ASSIGNMENT:
Below are records with pictures in them. Output exactly the lines from the one with "(a) Definitions. In" through the one with "2.3 Recruitment Incentive", both included, and leave every picture out; give only those lines.

####################

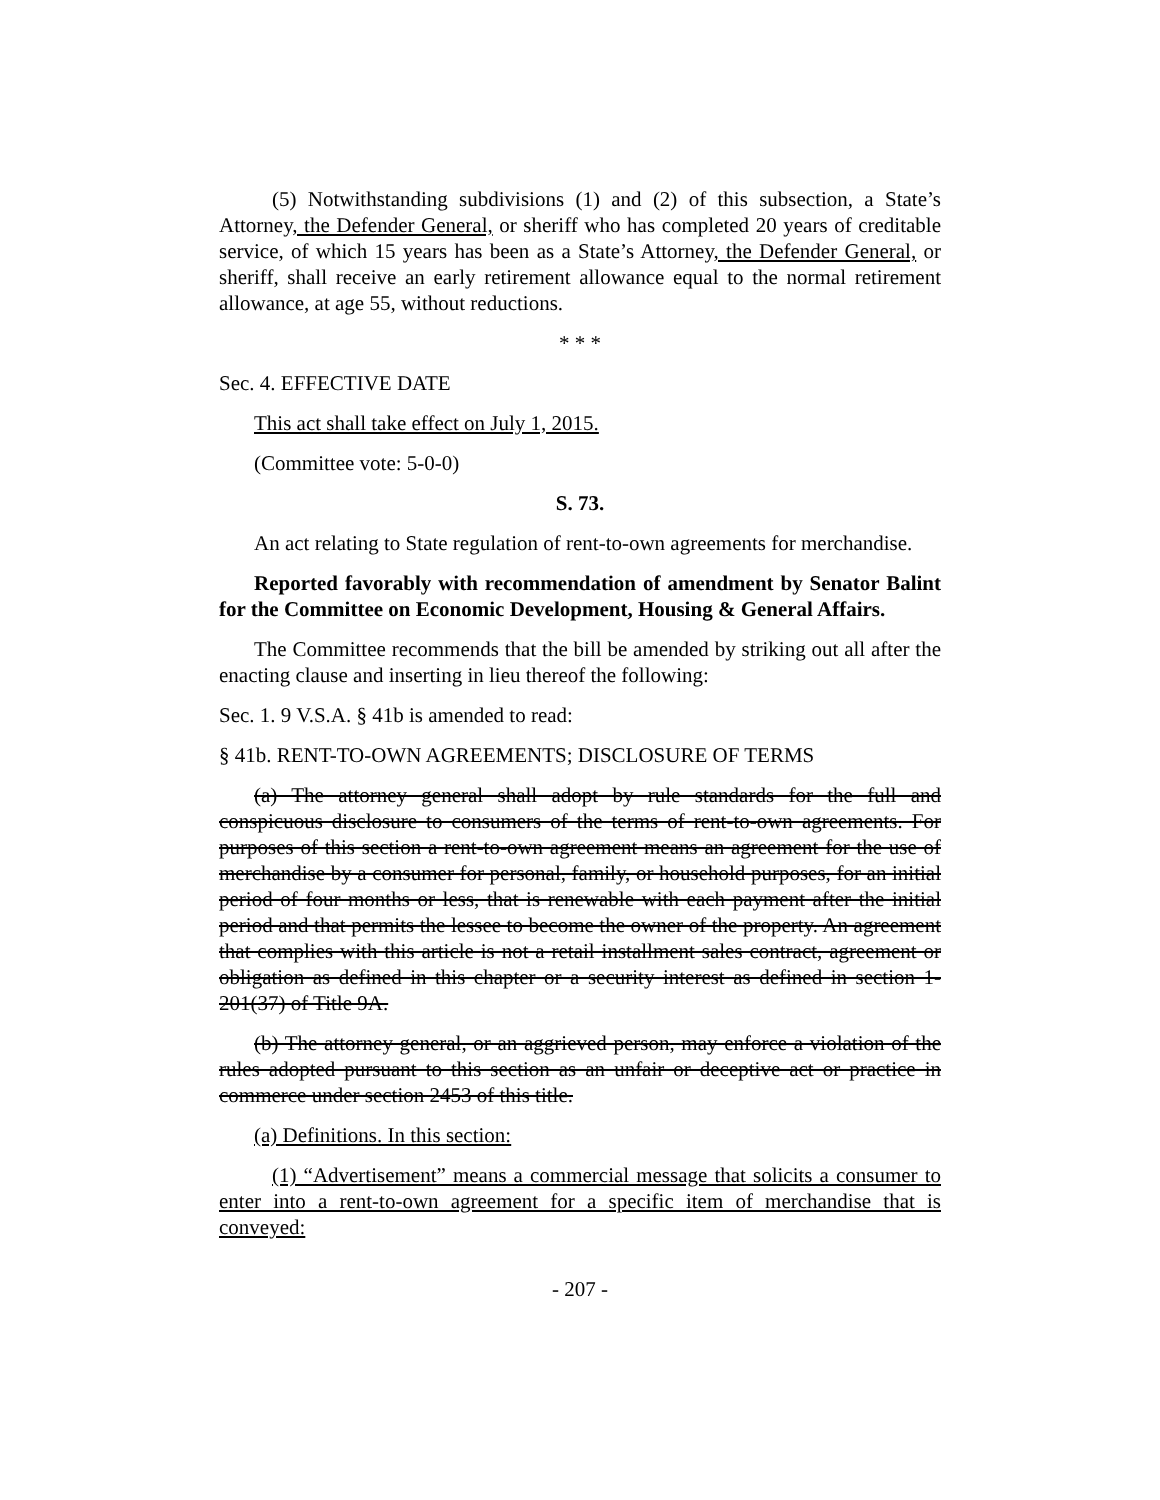(5) Notwithstanding subdivisions (1) and (2) of this subsection, a State’s Attorney, the Defender General, or sheriff who has completed 20 years of creditable service, of which 15 years has been as a State’s Attorney, the Defender General, or sheriff, shall receive an early retirement allowance equal to the normal retirement allowance, at age 55, without reductions.
* * *
Sec. 4. EFFECTIVE DATE
This act shall take effect on July 1, 2015.
(Committee vote: 5-0-0)
S. 73.
An act relating to State regulation of rent-to-own agreements for merchandise.
Reported favorably with recommendation of amendment by Senator Balint for the Committee on Economic Development, Housing & General Affairs.
The Committee recommends that the bill be amended by striking out all after the enacting clause and inserting in lieu thereof the following:
Sec. 1. 9 V.S.A. § 41b is amended to read:
§ 41b. RENT-TO-OWN AGREEMENTS; DISCLOSURE OF TERMS
(a) The attorney general shall adopt by rule standards for the full and conspicuous disclosure to consumers of the terms of rent-to-own agreements. For purposes of this section a rent-to-own agreement means an agreement for the use of merchandise by a consumer for personal, family, or household purposes, for an initial period of four months or less, that is renewable with each payment after the initial period and that permits the lessee to become the owner of the property. An agreement that complies with this article is not a retail installment sales contract, agreement or obligation as defined in this chapter or a security interest as defined in section 1-201(37) of Title 9A.
(b) The attorney general, or an aggrieved person, may enforce a violation of the rules adopted pursuant to this section as an unfair or deceptive act or practice in commerce under section 2453 of this title.
(a) Definitions. In this section:
(1) “Advertisement” means a commercial message that solicits a consumer to enter into a rent-to-own agreement for a specific item of merchandise that is conveyed:
- 207 -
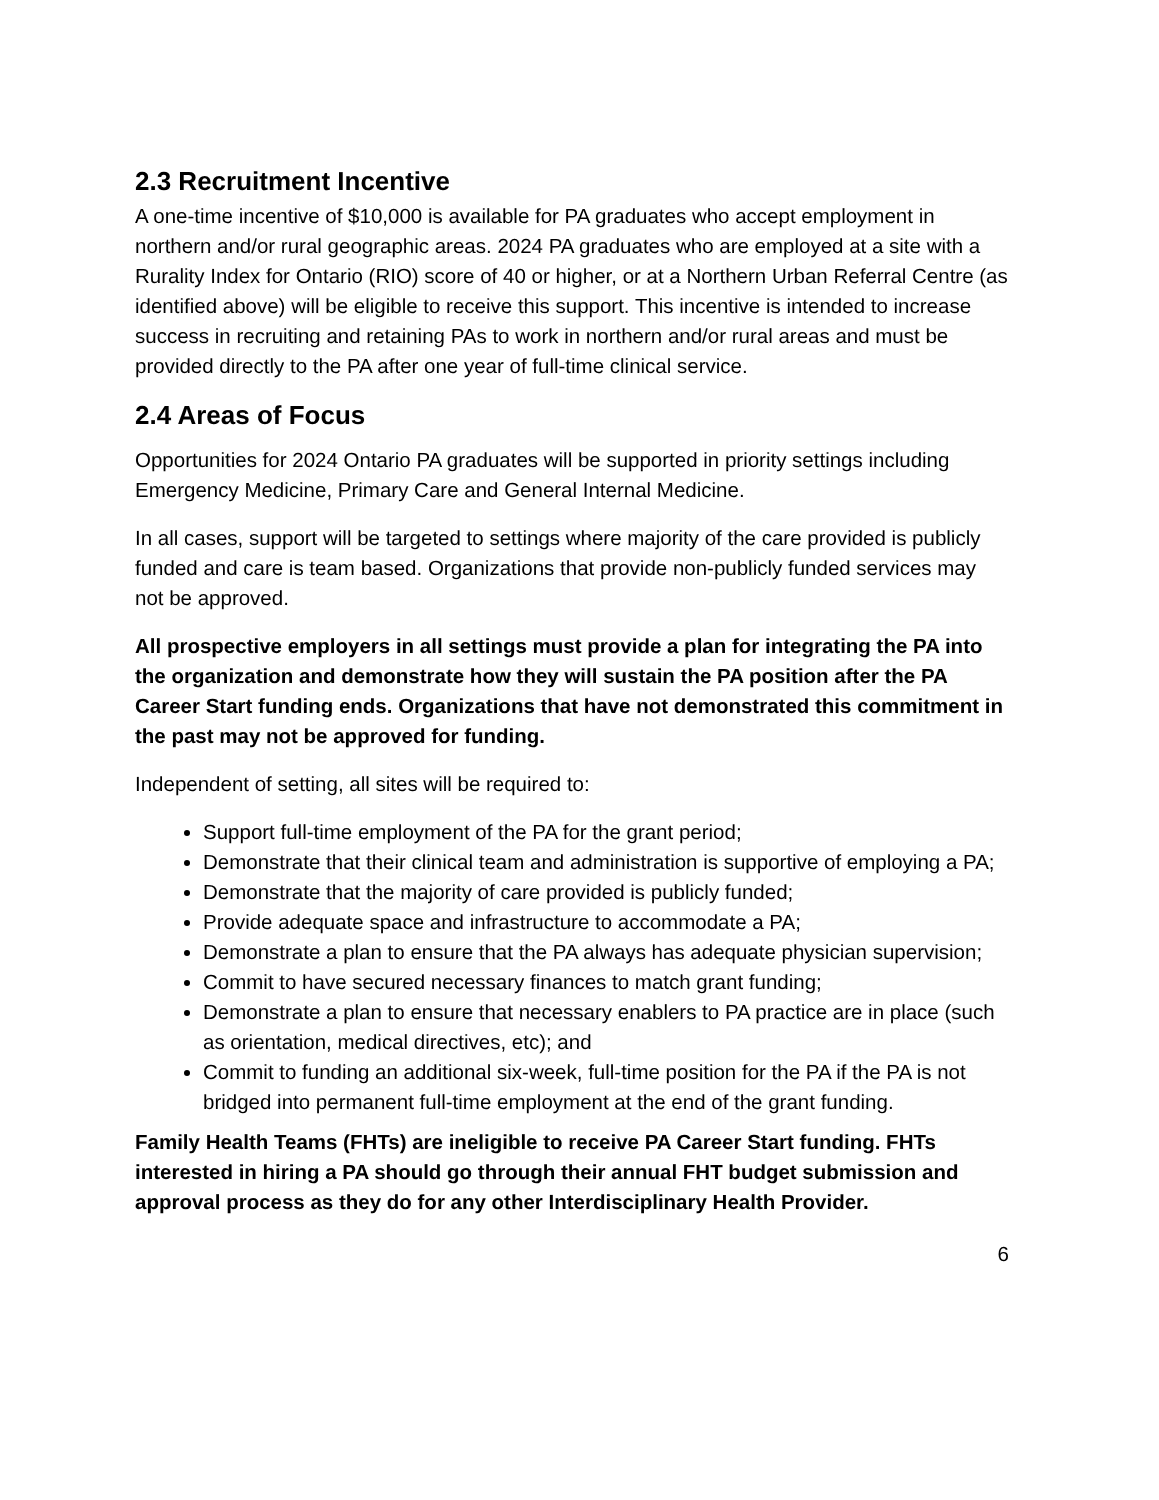2.3 Recruitment Incentive
A one-time incentive of $10,000 is available for PA graduates who accept employment in northern and/or rural geographic areas. 2024 PA graduates who are employed at a site with a Rurality Index for Ontario (RIO) score of 40 or higher, or at a Northern Urban Referral Centre (as identified above) will be eligible to receive this support. This incentive is intended to increase success in recruiting and retaining PAs to work in northern and/or rural areas and must be provided directly to the PA after one year of full-time clinical service.
2.4 Areas of Focus
Opportunities for 2024 Ontario PA graduates will be supported in priority settings including Emergency Medicine, Primary Care and General Internal Medicine.
In all cases, support will be targeted to settings where majority of the care provided is publicly funded and care is team based. Organizations that provide non-publicly funded services may not be approved.
All prospective employers in all settings must provide a plan for integrating the PA into the organization and demonstrate how they will sustain the PA position after the PA Career Start funding ends. Organizations that have not demonstrated this commitment in the past may not be approved for funding.
Independent of setting, all sites will be required to:
Support full-time employment of the PA for the grant period;
Demonstrate that their clinical team and administration is supportive of employing a PA;
Demonstrate that the majority of care provided is publicly funded;
Provide adequate space and infrastructure to accommodate a PA;
Demonstrate a plan to ensure that the PA always has adequate physician supervision;
Commit to have secured necessary finances to match grant funding;
Demonstrate a plan to ensure that necessary enablers to PA practice are in place (such as orientation, medical directives, etc); and
Commit to funding an additional six-week, full-time position for the PA if the PA is not bridged into permanent full-time employment at the end of the grant funding.
Family Health Teams (FHTs) are ineligible to receive PA Career Start funding. FHTs interested in hiring a PA should go through their annual FHT budget submission and approval process as they do for any other Interdisciplinary Health Provider.
6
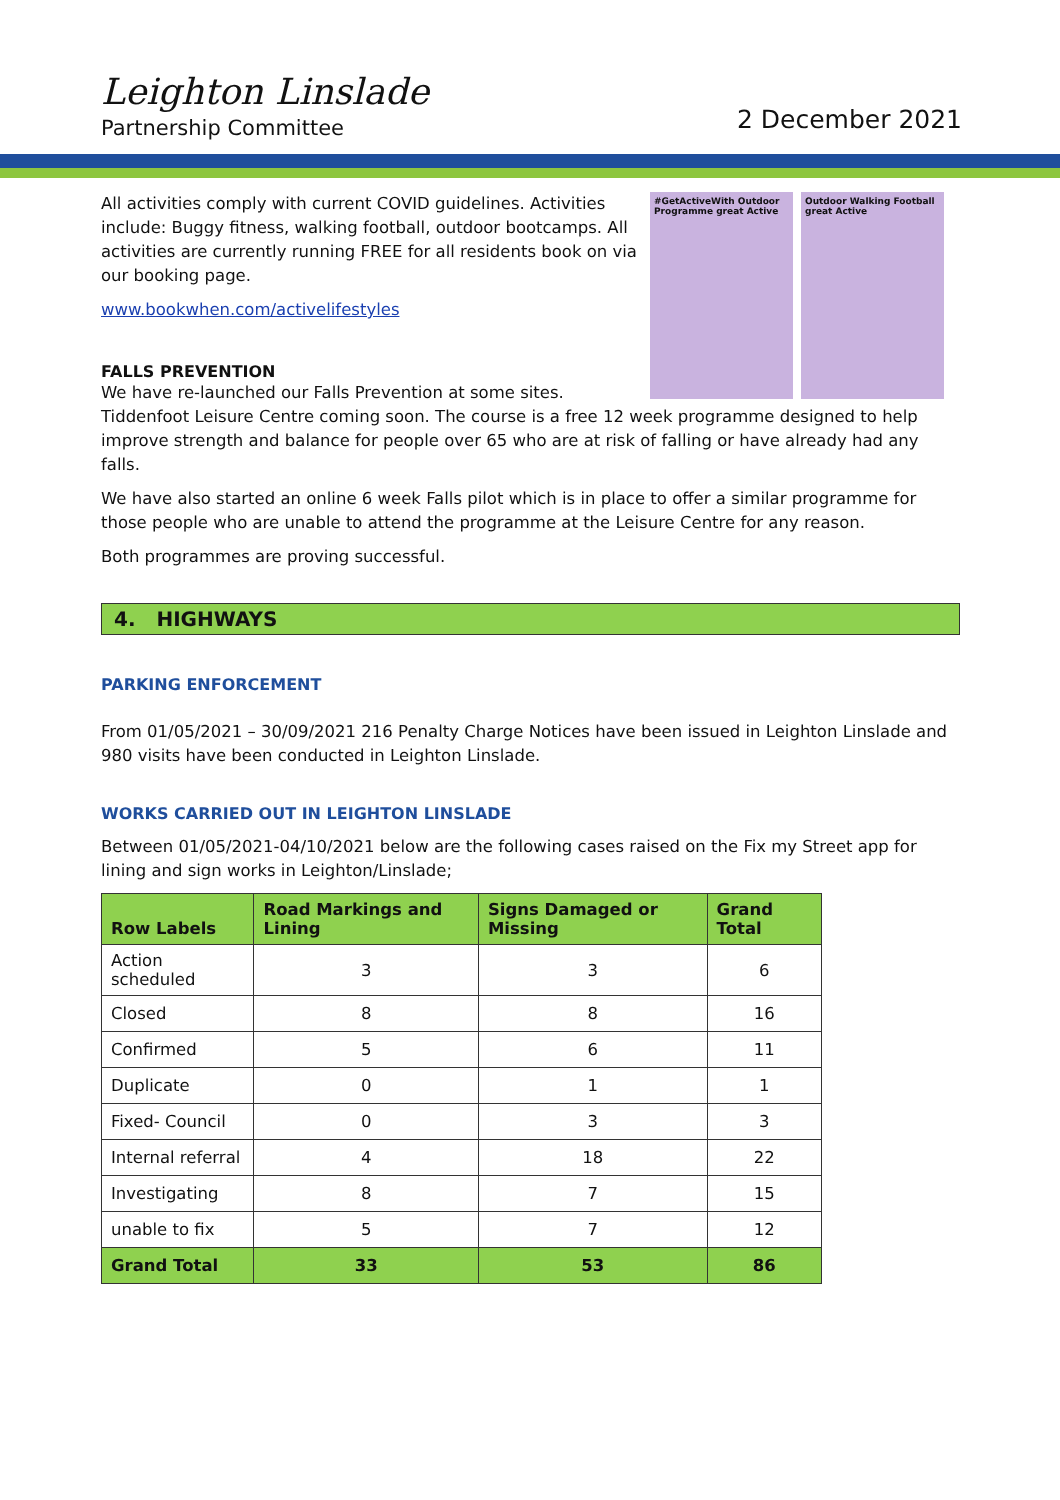Leighton Linslade
Partnership Committee
2 December 2021
#GetActiveWith Outdoor Programme great Active
Outdoor Walking Football great Active
All activities comply with current COVID guidelines. Activities include: Buggy fitness, walking football, outdoor bootcamps. All activities are currently running FREE for all residents book on via our booking page.
www.bookwhen.com/activelifestyles
FALLS PREVENTION
We have re-launched our Falls Prevention at some sites.
Tiddenfoot Leisure Centre coming soon. The course is a free 12 week programme designed to help improve strength and balance for people over 65 who are at risk of falling or have already had any falls.
We have also started an online 6 week Falls pilot which is in place to offer a similar programme for those people who are unable to attend the programme at the Leisure Centre for any reason.
Both programmes are proving successful.
4. HIGHWAYS
PARKING ENFORCEMENT
From 01/05/2021 – 30/09/2021 216 Penalty Charge Notices have been issued in Leighton Linslade and 980 visits have been conducted in Leighton Linslade.
WORKS CARRIED OUT IN LEIGHTON LINSLADE
Between 01/05/2021-04/10/2021 below are the following cases raised on the Fix my Street app for lining and sign works in Leighton/Linslade;
| Row Labels | Road Markings and Lining | Signs Damaged or Missing | Grand Total |
| --- | --- | --- | --- |
| Action scheduled | 3 | 3 | 6 |
| Closed | 8 | 8 | 16 |
| Confirmed | 5 | 6 | 11 |
| Duplicate | 0 | 1 | 1 |
| Fixed- Council | 0 | 3 | 3 |
| Internal referral | 4 | 18 | 22 |
| Investigating | 8 | 7 | 15 |
| unable to fix | 5 | 7 | 12 |
| Grand Total | 33 | 53 | 86 |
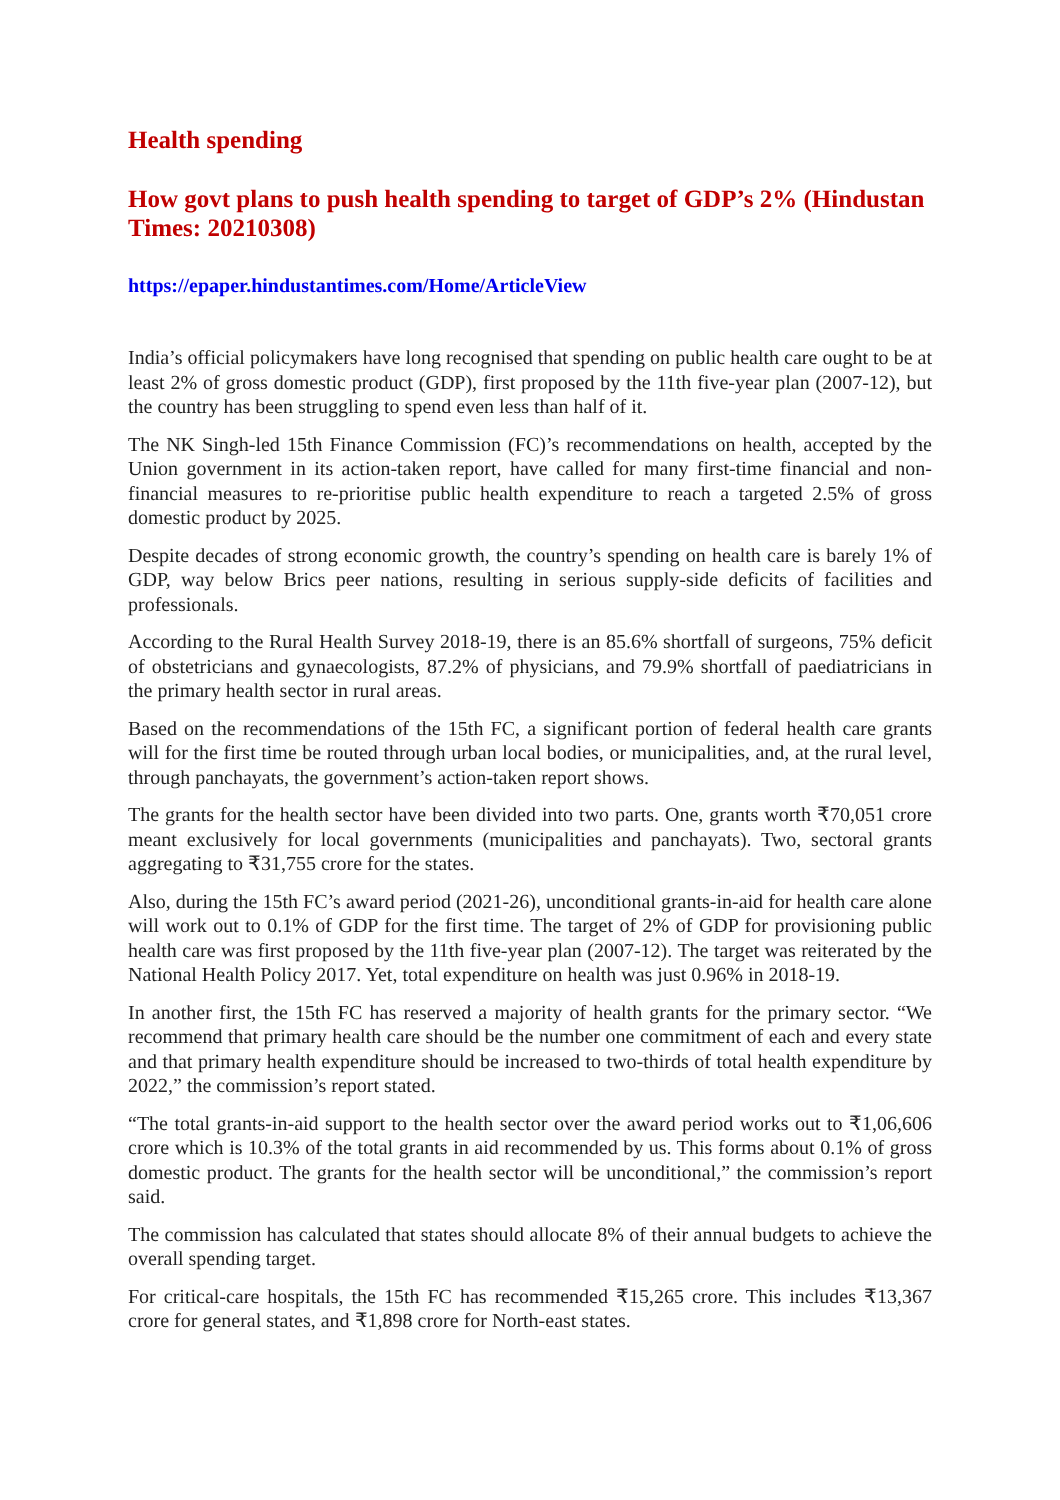Health spending
How govt plans to push health spending to target of GDP’s 2% (Hindustan Times: 20210308)
https://epaper.hindustantimes.com/Home/ArticleView
India’s official policymakers have long recognised that spending on public health care ought to be at least 2% of gross domestic product (GDP), first proposed by the 11th five-year plan (2007-12), but the country has been struggling to spend even less than half of it.
The NK Singh-led 15th Finance Commission (FC)’s recommendations on health, accepted by the Union government in its action-taken report, have called for many first-time financial and non-financial measures to re-prioritise public health expenditure to reach a targeted 2.5% of gross domestic product by 2025.
Despite decades of strong economic growth, the country’s spending on health care is barely 1% of GDP, way below Brics peer nations, resulting in serious supply-side deficits of facilities and professionals.
According to the Rural Health Survey 2018-19, there is an 85.6% shortfall of surgeons, 75% deficit of obstetricians and gynaecologists, 87.2% of physicians, and 79.9% shortfall of paediatricians in the primary health sector in rural areas.
Based on the recommendations of the 15th FC, a significant portion of federal health care grants will for the first time be routed through urban local bodies, or municipalities, and, at the rural level, through panchayats, the government’s action-taken report shows.
The grants for the health sector have been divided into two parts. One, grants worth ₹70,051 crore meant exclusively for local governments (municipalities and panchayats). Two, sectoral grants aggregating to ₹31,755 crore for the states.
Also, during the 15th FC’s award period (2021-26), unconditional grants-in-aid for health care alone will work out to 0.1% of GDP for the first time. The target of 2% of GDP for provisioning public health care was first proposed by the 11th five-year plan (2007-12). The target was reiterated by the National Health Policy 2017. Yet, total expenditure on health was just 0.96% in 2018-19.
In another first, the 15th FC has reserved a majority of health grants for the primary sector. “We recommend that primary health care should be the number one commitment of each and every state and that primary health expenditure should be increased to two-thirds of total health expenditure by 2022,” the commission’s report stated.
“The total grants-in-aid support to the health sector over the award period works out to ₹1,06,606 crore which is 10.3% of the total grants in aid recommended by us. This forms about 0.1% of gross domestic product. The grants for the health sector will be unconditional,” the commission’s report said.
The commission has calculated that states should allocate 8% of their annual budgets to achieve the overall spending target.
For critical-care hospitals, the 15th FC has recommended ₹15,265 crore. This includes ₹13,367 crore for general states, and ₹1,898 crore for North-east states.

####################

TASK RESULT:
(a) Definitions. In this section:
(1) “Advertisement” means a commercial message that solicits a consumer to enter into a rent-to-own agreement for a specific item of merchandise that is conveyed:
- 207 -
2.3 Recruitment Incentive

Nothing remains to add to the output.